I am so glad to hear that his spirits are up! That is a very important step in healing. The nystatin would work for me usually in 2 days or less. I had patches of stuff that would show up after taking the first doses. These patches would then go away. I can only guess at what it was (I imagined dead fungi) but I know the burning would go away. In your husband's case, he is in the window where the pain may still be from the effects of radiation and chemo (I didn't get chemo). The fungal (thrush) will definately make it worse so continue with the Nystatin at least a few more days. Nothing wrong with Diflucan either except it is a systemic (total body) type treatment and can be hard on the liver. Whereas Nystatin is fairly harmless except to fungi that it comes in contact with. If it were me I would reserve it for later if the Nystatin works. By the way I would take it for at most 3 or 4 days and then would not take it again until symptoms came back (2 or so weeks at first).

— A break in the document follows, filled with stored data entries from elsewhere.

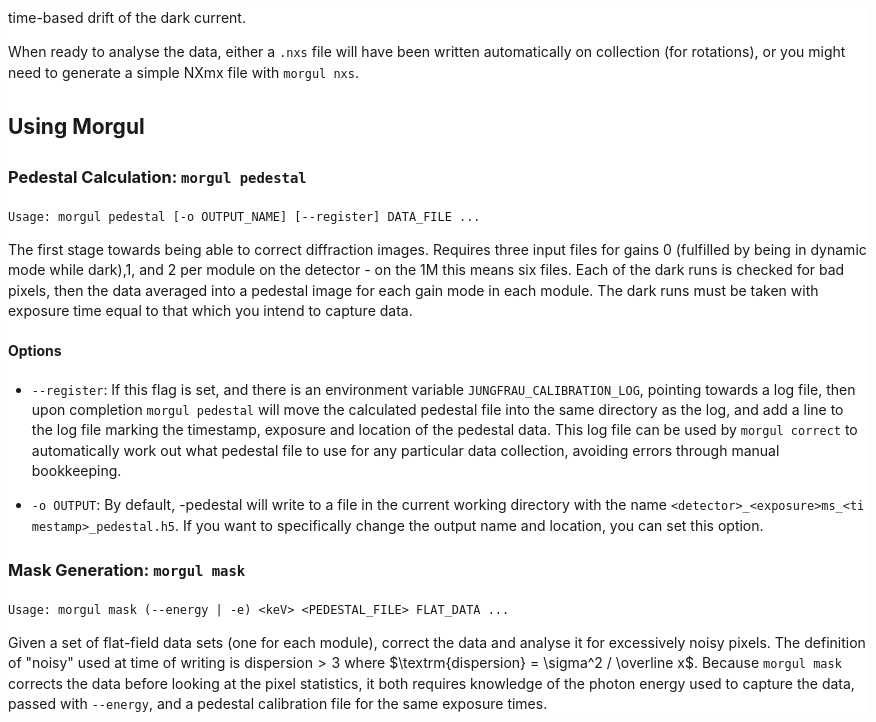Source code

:    time-based drift of the dark current.

When ready to analyse the data, either a `.nxs` file will have been written
automatically on collection (for rotations), or you might need to generate a
simple NXmx file with `morgul nxs`.

[^1]:
    At this early stage, we haven't determined how often the mask needs to be
    regenerated. In commissioning so far, we have relied on one mask taken
    early in the process to apply for the whole week. A proper protocol for
    when this is required hasn't been worked out yet.

## Using Morgul

### Pedestal Calculation: `morgul pedestal`

```
Usage: morgul pedestal [-o OUTPUT_NAME] [--register] DATA_FILE ...
```
The first stage towards being able to correct diffraction images. Requires
three input files for gains 0 (fulfilled by being in dynamic mode while
dark),1, and 2 per module on the detector - on the 1M this means six files.
Each of the dark runs is checked for bad pixels, then the data averaged into
a pedestal image for each gain mode in each module. The dark runs must be taken
with exposure time equal to that which you intend to capture data.

#### Options

- `--register`: If this flag is set, and there is an environment variable
`JUNGFRAU_CALIBRATION_LOG`, pointing towards a log file, then upon completion
`morgul pedestal` will move the calculated pedestal file into the same
directory as the log, and add a line to the log file marking the timestamp,
exposure and location of the pedestal data. This log file can be used by
`morgul correct` to automatically work out what pedestal file to use for any
particular data collection, avoiding errors through manual bookkeeping.

- `-o OUTPUT`: By default, -pedestal will write to a file in the current working
directory with the name `<detector>_<exposure>ms_<timestamp>_pedestal.h5`. If
you want to specifically change the output name and location, you can set this
option.


### Mask Generation: `morgul mask`

```
Usage: morgul mask (--energy | -e) <keV> <PEDESTAL_FILE> FLAT_DATA ...
```

Given a set of flat-field data sets (one for each module), correct the data and
analyse it for excessively noisy pixels. The definition of "noisy" used at time
of writing is $\textrm{dispersion} > 3$ where $\textrm{dispersion} = \sigma^2 /
\overline x$. Because `morgul mask` corrects the data before looking at the
pixel statistics, it both requires knowledge of the photon energy used to
capture the data, passed with `--energy`, and a pedestal calibration file for
the same exposure times.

With regard to eating, I was perhaps fortunate in that my appetite returned rather quickly. I had a prime rib about 1 week after the end. Red (in fact rare!) meat was the only thing that tasted right throughout my treatment and if tender was fairly easy to eat. I took this as a sign that my system needed what was in the meat to rebuild).

Everybody is different in the way they recover. My suggestion is to be positive enough to keep your spirits up and do not let yourselves get down at all if you don't see recovery happen as fast as you want. As others have said if you look for positive change daily you probably will miss it, but if you look back weekly you will realize it is happening smile

AND GARY I am suprised! COLA?! frown that stuff is probably worse than anything.


Mark, 21 Year survivor, SCC right tonsil, 3 nodes positive, one with extra-capsular spread. I never asked what stage (would have scared me anyway) Right side tonsillectomy, radical neck dissection right side, maximum radiation to both sides, no chemo, no PEG, age 40 when diagnosed.